As the wife of someone on the deck, not engine side of the ship, she was often on the bridge and therefore knew what was happening. She certainly joined in officers’ social life and found ways to contribute by cutting hair, typing, ‘entertaining the troops’ and acting as cinema projectionist (which silenced complaints about poor films). Her vignettes show the part the personal played in shipboard life. For example, a kindly captain arranged for a helicopter to bring a blister pack of contraceptive pills when she feared her supply was running out.
Dynamics changed for her when another wife was on board. They were often even younger than her, so she was the ‘senior podgy’ (73). No pregnant women were allowed. When a Maltese wife turned out to be pregnant and had to be returned home, she writes: ‘I was really upset about losing her friendship. It meant I would once more be alone.’ (43)
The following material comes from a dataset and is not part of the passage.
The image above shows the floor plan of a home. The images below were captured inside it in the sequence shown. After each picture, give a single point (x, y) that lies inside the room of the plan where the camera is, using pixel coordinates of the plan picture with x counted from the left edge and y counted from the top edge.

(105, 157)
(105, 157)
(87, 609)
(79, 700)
Authors of seafaring autobiographies are necessarily constrained by a desire to avoid offending old shipmates with whom bonds have been so strong. Protective tact can sometimes create anodyne narratives and irritating omissions. It is well known that sexual tensions mount on ships where men in authority have privileged access to a sex partner, by contrast to other personnel who resent not being allowed to take spouses, as Norling writes of an earlier period. 1 Indeed, for over a century, pulp novels have thrived on sole women as lighted matches in the powder keg of a ship.
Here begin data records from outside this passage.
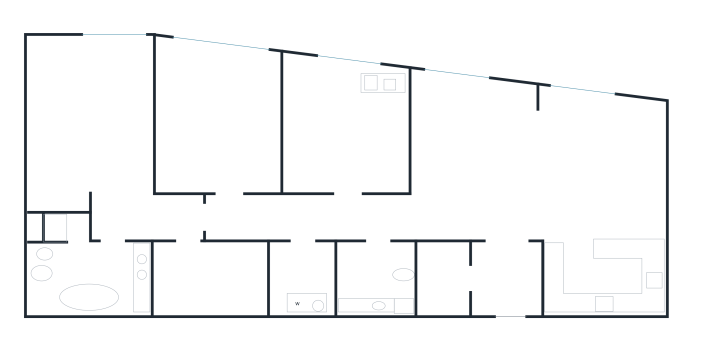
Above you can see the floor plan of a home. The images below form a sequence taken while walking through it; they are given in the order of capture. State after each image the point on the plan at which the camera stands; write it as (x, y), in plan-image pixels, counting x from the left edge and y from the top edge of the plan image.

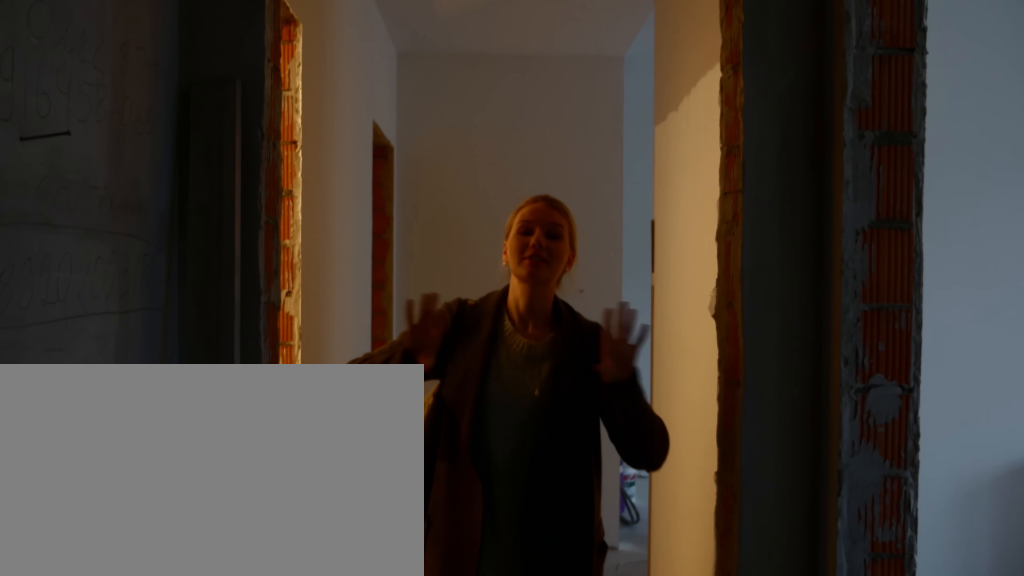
(232, 217)
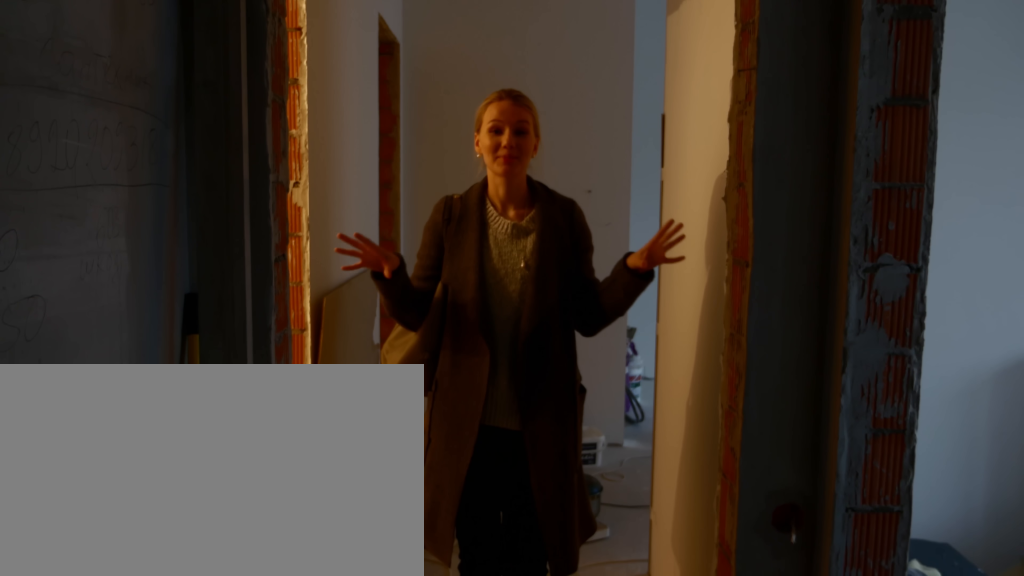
(232, 217)
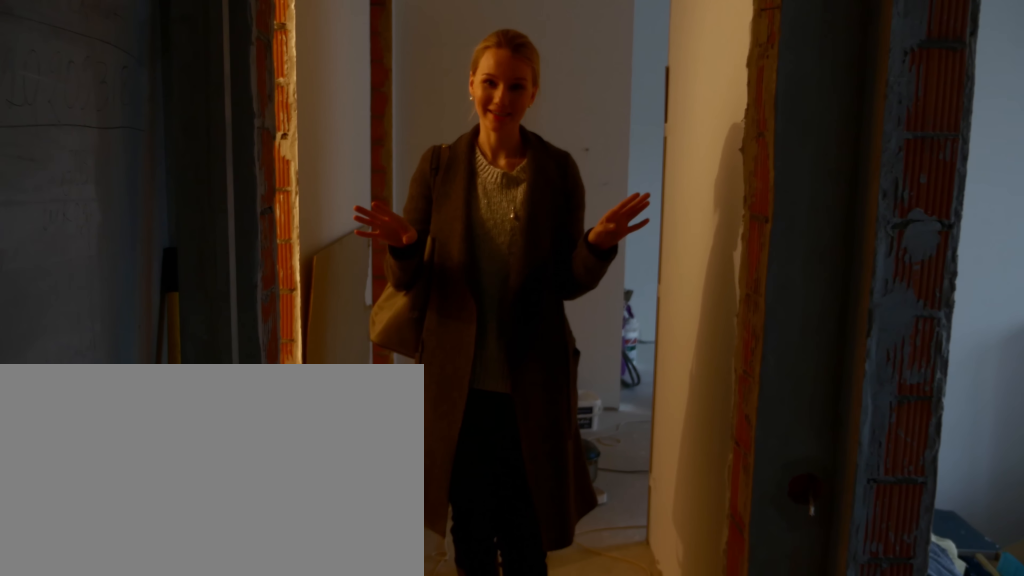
(230, 215)
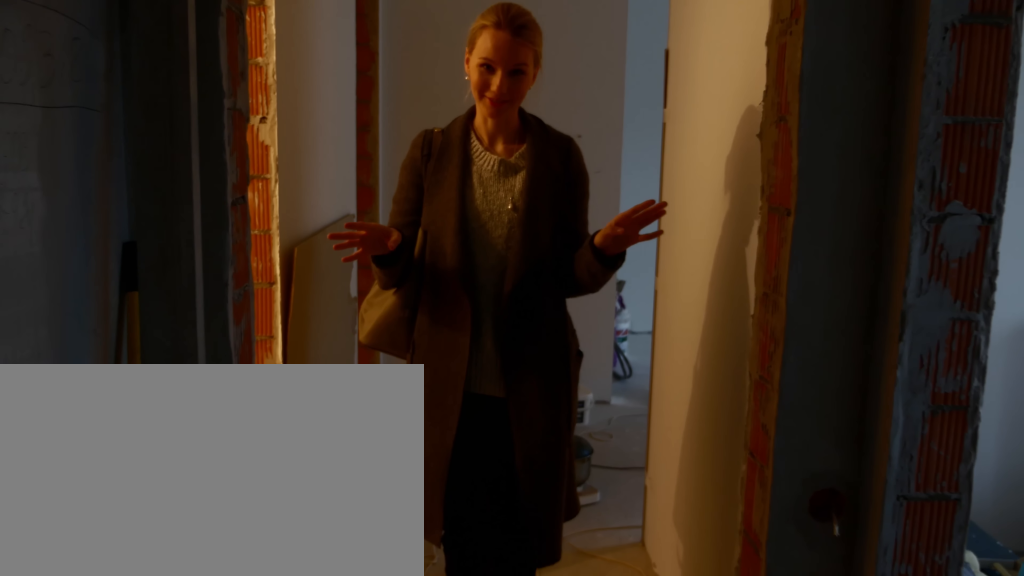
(220, 211)
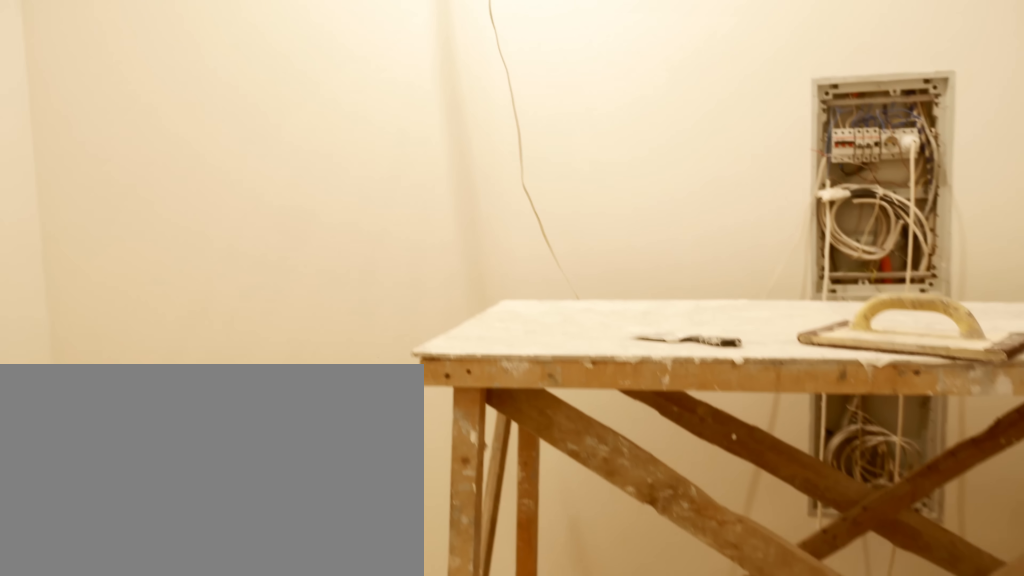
(185, 246)
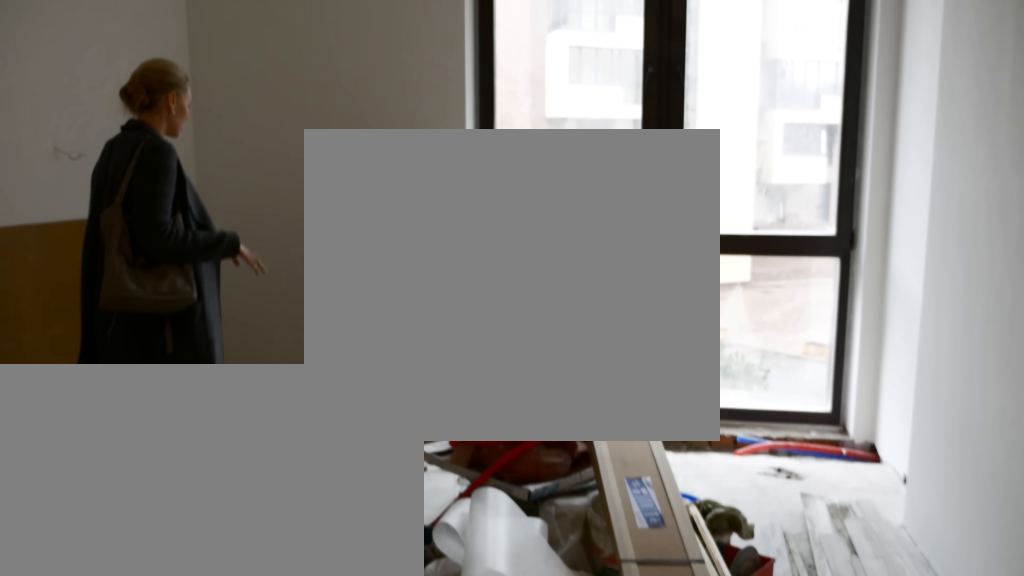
(104, 188)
But, politely, the author does not refer to such gendered dynamics. However, she reveals the racial inflection in one incident of sexual harassment. Anonymous phone calls that she says were ‘not in the best of taste’ turned out to be from an Asian steward. She lets drop that another wife had previously had such calls too, but the case had not been investigated ‘because she started to accuse the officers [so] nobody looked into it officially’ (p59). That is, because Goldsmith recognised the obscene caller had an Asian accent he was hunted down and punished, whereas someone thought to be a white brother officer was not.
The memoir is based on upbeat letters home, as well as her diary. And the final product was created 30 years after the events, which means in effect there are two narrators, the young wife then and the mature woman today. This reviewer regrets that that the mature Goldsmith did not say more. It would augment the scant material by other seagoing wives. These include slight articles. The UK merchant marine has only one similar book, Jean Faulkner’s A Wife on the Ocean Waves (2011), which mainly focuses on tourism ashore in the late 1970s. And the US’s main two books on the subject are the annotated letters of Grace F. Ladd, a nineteenth- century wife under sail (2003) and Nancy Allen’s Fair Seafarer, a forthright account of being on a 1990s cargo ship (1997).
Goldsmith’s lite account would ideally be expanded and deepened in a second edition, enabling a more reflective narrative exploring meaning, not simply chronicling events. However, the many small insights she allows, and the rarity of books by seafaring wives, make this a welcome addition to gender-aware maritime history.